Myasthenia gravis, an autoimmune disorder, impacts the neuromuscular junction, impeding muscle contraction by disrupting communication between nerves and muscles. About 10% of new myasthenia gravis cases are diagnosed in adolescents, with the disease often presenting more severely in pediatric patients. Treatment with nipocalimab plus standard of care showed a significant reduction in total serum IgG by 69%, alongside improvements in MG-ADL and QMG scores, both of which measure disease activity and severity.

The study revealed that four out of five patients achieved minimal symptom expression by the end of the treatment phase, and nipocalimab was well-tolerated during the six-month period, with no serious adverse events or discontinuations due to adverse events. These findings align with previous studies in adult populations, reinforcing the potential of nipocalimab as a treatment for gMG.

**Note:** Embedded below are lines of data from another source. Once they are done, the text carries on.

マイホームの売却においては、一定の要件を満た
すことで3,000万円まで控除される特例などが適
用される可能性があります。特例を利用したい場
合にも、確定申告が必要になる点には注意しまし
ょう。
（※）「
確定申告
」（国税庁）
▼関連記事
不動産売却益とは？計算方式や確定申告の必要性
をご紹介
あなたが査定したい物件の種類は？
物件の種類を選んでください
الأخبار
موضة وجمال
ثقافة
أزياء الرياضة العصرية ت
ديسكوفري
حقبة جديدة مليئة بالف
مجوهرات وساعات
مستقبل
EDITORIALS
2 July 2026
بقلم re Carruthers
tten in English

Sindhu Ramchandren, Executive Medical Director for Neuroscience at Johnson & Johnson Innovative Medicine, highlighted the expanding clinical profile of nipocalimab and its potential to address the therapeutic needs of adolescents with gMG. The company has submitted applications to the U.S. Food and Drug Administration (FDA) and the European Medicines Agency (EMA) seeking approval for nipocalimab for the treatment of gMG.

The Phase 2/3 Vibrance-MG study, an ongoing open-label trial, enrolled seven adolescent participants with gMG who had an insufficient response to stable standard care therapy. Participants receive nipocalimab intravenously every two weeks over a 24-week treatment phase followed by a long-term extension phase. The primary outcomes of the study included total serum IgG reduction, safety and tolerability, and pharmacokinetics in pediatric participants with gMG, with secondary outcomes focused on changes in MG-ADL and QMG scores.

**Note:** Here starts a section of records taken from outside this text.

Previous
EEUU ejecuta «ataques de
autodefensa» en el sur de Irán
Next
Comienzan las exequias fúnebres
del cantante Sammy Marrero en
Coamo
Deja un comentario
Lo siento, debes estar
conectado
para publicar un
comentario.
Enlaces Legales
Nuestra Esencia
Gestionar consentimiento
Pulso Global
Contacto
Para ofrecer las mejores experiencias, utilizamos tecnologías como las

Nipocalimab, an investigational monoclonal antibody, is designed to block FcRn, reducing levels of circulating IgG antibodies, which includes autoantibodies and alloantibodies implicated in various conditions. It has received several key designations from the FDA and EMA, including Fast Track, Orphan Drug, and Breakthrough Therapy designations for multiple indications.

Johnson & Johnson's commitment to developing treatments for autoantibody-driven neurological diseases aims to transform the lives of those affected by conditions like gMG. The company continues to pursue innovations in healthcare to address unmet needs and improve patient outcomes.